According to Antoine Resche, this can be explained as follows: “If we start from the premise that the document is a forgery, it is very easy to explain: it is much more common to find the city of origin of the Lefebvre's Family than their destination...and a forger did not necessarily have this information”.

===The bottle===
The bottle used to convey the message is a small glass bottle, intended for liquors or perfumes. It is known that third class passengers often travelled with little luggage: such an empty bottle would therefore have had little room in the Lefebvre's luggage, which had to be limited to the essentials. According to Antoine Resche, "Such bottles would certainly not have been available in the third class dining room, which did not offer self-service liquors. A lone mother traveling with children who did not speak English would also have had a difficult time obtaining them from the crew". Although researchers have stated that the bottle is “consistent with the early 20th century. You can find vintage bottles in an apothecary's shop, but that doesn't ensure that it was discarded in 1912.”

===Wax===
The bottle was supposed to have been in the water for over a century. In order for the message not to be affected by moisture, a very generous amount of wax would have had to be applied to the neck. It is difficult to explain how Mathilde could have obtained so much wax on board.

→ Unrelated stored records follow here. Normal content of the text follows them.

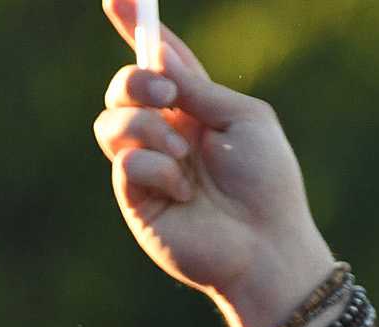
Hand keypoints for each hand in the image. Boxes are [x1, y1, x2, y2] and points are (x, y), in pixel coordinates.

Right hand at [90, 2, 337, 326]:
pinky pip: (125, 164)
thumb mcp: (243, 117)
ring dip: (147, 128)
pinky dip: (157, 169)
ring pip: (111, 124)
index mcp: (194, 111)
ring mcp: (147, 170)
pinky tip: (185, 193)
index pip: (157, 64)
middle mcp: (164, 136)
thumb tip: (161, 62)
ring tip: (184, 156)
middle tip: (167, 96)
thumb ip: (199, 90)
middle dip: (135, 81)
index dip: (137, 30)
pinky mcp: (136, 202)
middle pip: (122, 88)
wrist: (267, 244)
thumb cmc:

===The place where the bottle was found===
The bottle was found stranded in the Bay of Fundy, New Brunswick. According to ocean current specialists, if such a drift from the site of the sinking was not impossible, it remains highly improbable. This improbability must therefore be coupled with all the other improbabilities mentioned above.

==Aftermath==
In order to be able to prove with certainty that the recovered letter was indeed written by Mathilde Lefebvre, it would be necessary to have authentic samples of Mathilde Lefebvre's handwriting for comparison. However, there are no known samples of her handwriting.

In the end, newspapers such as Le Point and several others have admitted that Mathilde Lefebvre's letter was a hoax.

The only consequence was to give visibility to a family involved in the Titanic disaster that until then had been little known.